> _Your goal_: Rewrite the piece on ritual and the arts from "As simple as" up to and including "rules are unfamiliar.", putting "decorum" wherever "formality" appears.

> _Page extract_:
____________

Ritual And The Arts

by:

Joe Patti

So this weekend I am acting as a master of ceremonies for a wedding reception. The request was made based, I kid you not, my curtain speeches before performances. I guess that teaches me not to give discounted tickets to my friends. They also chose me for my sense of humor. I am supposed to make some humorous remarks about the bride because her sister doesn’t speak English fluently enough to tell everyone how the bride tortured her when they were younger and how devoted they are to one another.

Mostly I agreed because there wouldn’t be a DJ at the reception so I will be spared the two wedding reception songs I hate the most. Celebrate by Kool and the Gang and The Chicken Dance. Also, if I am up at the mic, I won’t have to participate in the catching of the garter!

As simple as this wedding is, there is still a fair bit of ceremony and protocol involved during the reception –more so than the actual wedding ceremony. It made me realize that people have a real need, despite protestations that they want to keep it simple, to have some propriety and procedure involved in order to validate the whole proceedings.

I got me wondering about all the complaints about the intimidating formality of attending arts events. Do people really want things to be as informal as they say they do? When you spend as much money as you do on a ticket, do people have a natural inclination to validate the experience with some sort of ritual to mark the occasion? The problem may not be that there is formality surrounding the arts event, it may simply be that the rules are unfamiliar.

You can easily spend more on tickets to a football game. If you have ever attended one of these events casually either not being a die hard fan or regular attendee, it is easy to feel intimidated by the fact that people have tail gate set ups that rival some restaurants with fiercely held opinions about barbeque.

Or just attend a comic book convention and try to follow the minutiae referenced by die hard fans.

I would mention attending a showing of the Rocky Horror Picture Show for the first time, but regrettably few theatres show the movie any more. I blame the VHS release of the movie for letting people watch it at home and therefore become disconnected from that particularly exhilarating audience participation ritual.

____________

> _Dataset excerpt_:
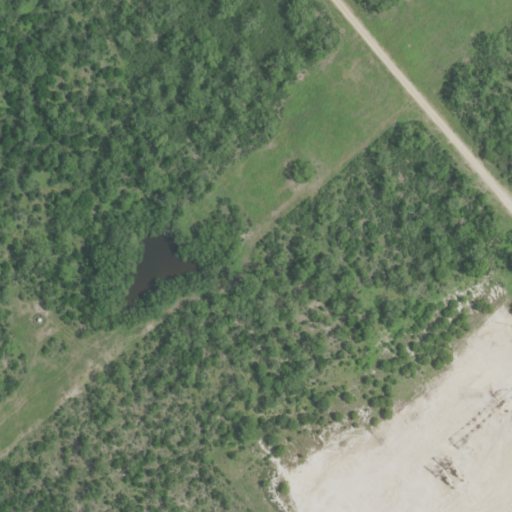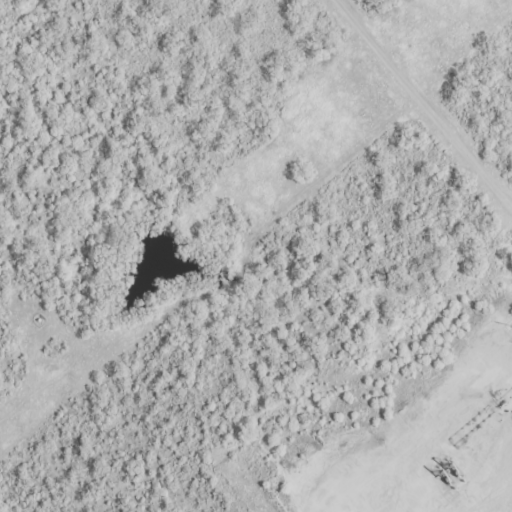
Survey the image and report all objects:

____________

> _Solution_:
As simple as this wedding is, there is still a fair bit of ceremony and protocol involved during the reception –more so than the actual wedding ceremony. It made me realize that people have a real need, despite protestations that they want to keep it simple, to have some propriety and procedure involved in order to validate the whole proceedings.

I got me wondering about all the complaints about the intimidating decorum of attending arts events. Do people really want things to be as informal as they say they do? When you spend as much money as you do on a ticket, do people have a natural inclination to validate the experience with some sort of ritual to mark the occasion? The problem may not be that there is decorum surrounding the arts event, it may simply be that the rules are unfamiliar.